We miss many info. First if you have a general interest in understand loop volume verification or if you are experiencing some problem with your autosampler/loop. In the 2nd case these info must be collcetd:

1) loop volume and brand
2) are you doing full-loop or partial-loop injection
3) your syringe volume
I'm not sure I get DR's concern about the extraloop volumes in the plumbing. Unless your loop size is very small (1 uL), the extra volume inside the valve and rotor seal should be negligable, shouldn't it ? In a typical 6-port valve like a Rheodyne 7010, the only extra volume outside the loop that actually gets injected is in the stator face and rotor seal on the exit side, which should be really tiny. Any sample that is overfilled goes to waste.
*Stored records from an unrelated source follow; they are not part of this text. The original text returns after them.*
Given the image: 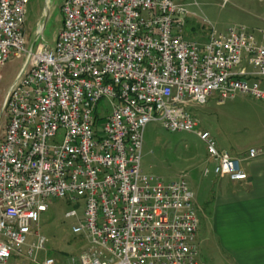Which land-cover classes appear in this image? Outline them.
<instances>
[{
	"label": "built area",
	"instance_id": "1",
	"mask_svg": "<svg viewBox=\"0 0 264 264\" xmlns=\"http://www.w3.org/2000/svg\"><path fill=\"white\" fill-rule=\"evenodd\" d=\"M30 2L0 0V70L26 58L3 104L0 264L25 251L55 264L39 261L40 221L65 199L86 202L73 232L89 247L74 264H204L196 195L186 175L166 183L143 171L146 128L195 135L208 154L204 177L247 181L243 163L264 150L235 157L190 110L214 95L264 104V32L213 28L200 43L185 38L188 11L175 0H67L56 47L29 50Z\"/></svg>",
	"mask_w": 264,
	"mask_h": 264
},
{
	"label": "rangeland",
	"instance_id": "2",
	"mask_svg": "<svg viewBox=\"0 0 264 264\" xmlns=\"http://www.w3.org/2000/svg\"><path fill=\"white\" fill-rule=\"evenodd\" d=\"M66 1L31 0L25 24L29 50L34 47L37 49L41 44L51 50L56 47L64 27L62 8ZM175 2L188 11L185 38L189 41L205 43L213 28L219 33H226L232 27H244L258 39L264 32V1L228 0L226 5L224 0ZM39 31L43 32L41 39L38 38ZM25 63V57H13L0 70V142L8 124V117L3 111L5 97ZM217 100L218 97L214 95L207 105L191 108L190 111L201 128L209 131L221 148L238 158L246 157L251 149L264 150V104L246 96H239L224 104H218ZM103 104L107 102L102 101L101 105ZM61 135L62 133L60 137ZM207 158L205 145L195 135L168 132L159 122L148 124L142 160V168L147 175L166 183L177 181L182 175H186L190 188L202 201V198L218 192L217 185L213 182L214 174L208 178L203 176ZM245 166L243 163V168ZM49 206L48 212L42 215L40 221L39 232L46 238V244L39 261L52 258L55 264H74L78 255L89 247L83 234L73 232L78 221L84 219L86 202L84 199L75 202L69 199L53 200ZM70 211H76L78 217L67 218L66 214ZM207 231L206 227L202 229V235L209 237V241L199 244V259L204 264H229L213 245ZM34 242L36 238L30 237L29 244ZM28 263L31 262L14 256L7 264Z\"/></svg>",
	"mask_w": 264,
	"mask_h": 264
},
{
	"label": "crops",
	"instance_id": "3",
	"mask_svg": "<svg viewBox=\"0 0 264 264\" xmlns=\"http://www.w3.org/2000/svg\"><path fill=\"white\" fill-rule=\"evenodd\" d=\"M257 159L244 162L247 181L237 183L215 176L213 182L218 192L202 201L196 195L200 219L198 243L209 241V237L202 235L206 227L211 242L229 264H264V156ZM26 252L15 257L31 262Z\"/></svg>",
	"mask_w": 264,
	"mask_h": 264
},
{
	"label": "bare ground",
	"instance_id": "4",
	"mask_svg": "<svg viewBox=\"0 0 264 264\" xmlns=\"http://www.w3.org/2000/svg\"><path fill=\"white\" fill-rule=\"evenodd\" d=\"M161 125L163 126V123H161Z\"/></svg>",
	"mask_w": 264,
	"mask_h": 264
}]
</instances>
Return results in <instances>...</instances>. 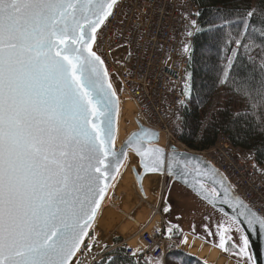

In an overfill, you get the channel volume from entry & exit sides. The Rheodyne spec I once heard for channel volumes was ±17%, fill volume for each channel is at least a microliter or two (can't remember). ZDVU volumes (aren't really zero and) vary from manufacturer to manufacturer - add volumes of all of these fittings and channels to a small (<20µL) loop and you may well see some variation from system to system and probably more from vendor to vendor.
Thanks,
DR
Image
I guess I'm not seeing it still DR; you have the loop itself, the "dead volume" between the end of the loop and the channel inside the valve face, and the small volume formed by the rotor seal. Any other sample liquid should be vented to waste on the next fill, shouldn't it ? Don't want this to turn into a dissertation, but just want to see where the variation can come from.